Jason’s depression reveals my depression. Every person is at times lost and confused. We may hide it with our respectable careers and professional language, but the truth is Jason is one of the few people I feel comfortable talking about my own questions and difficulties. No one has any real idea what’s going on in this life -- homed or homeless -- we’re all going through it for the first time. I might own a business and live in a home, but Jason and I are woven together into the same tapestry. Clumsy, confused, dependent, crippled -- but somehow making it through by supporting each together.

But it is the late night conversations with Karl in the bushes and living with Jerry and Patrick, that has remade me the most. They have taught me a new way to relate to others and have showed me how to ask a good question. Questions that enter into the essence of a person, not just the status questions I love to ask. "Where do you work?," "What neighborhood do you live in?," "What do you do?", -- any of these normal questions, don't have any answers. My homeless friends have taught me to ask about a stranger’s favorite story, their fondest memory, the one thing in the world that they would change, what makes the happiest or angriest, or what they really think is beautiful in the world. My homeless friends have taught me, a somewhat introverted person, more about the art, joy, and beauty of conversation than anyone else I have ever met.

Knowing the homeless (and just as important letting them know you in return) will remake your life. It will alter your thought process, change the way that you think about your finances and your spare bedrooms, and restore more joy to your life than you would ever think possible.

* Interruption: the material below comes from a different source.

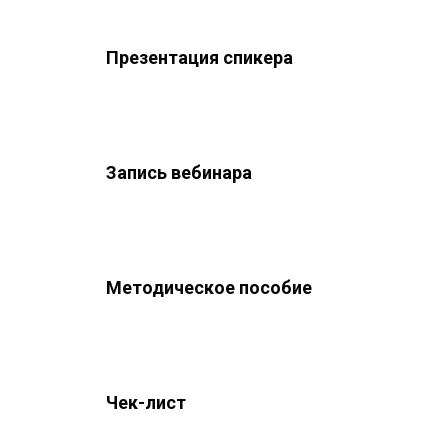
Презентация спикера
Запись вебинара
Методическое пособие
Чек-лист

I hope that reading this might promote you to wander the streets, looking as we do, for the long lost brother you don’t have -- yet. Sharing a meal and your life with him, with the help of a bag filled with love.

Matthew

*Many times a homeless friend we have known simply disappears, sometimes you learn that they died and sometime you never know what happened at all. We often pray for them in our circle. The names of the disappeared have been changed. Colleen, Patrick, Gerry, Marcus, and Karl (who only authorized the first half, obviously) have requested that their names not be changed in this story. They want they lives shared.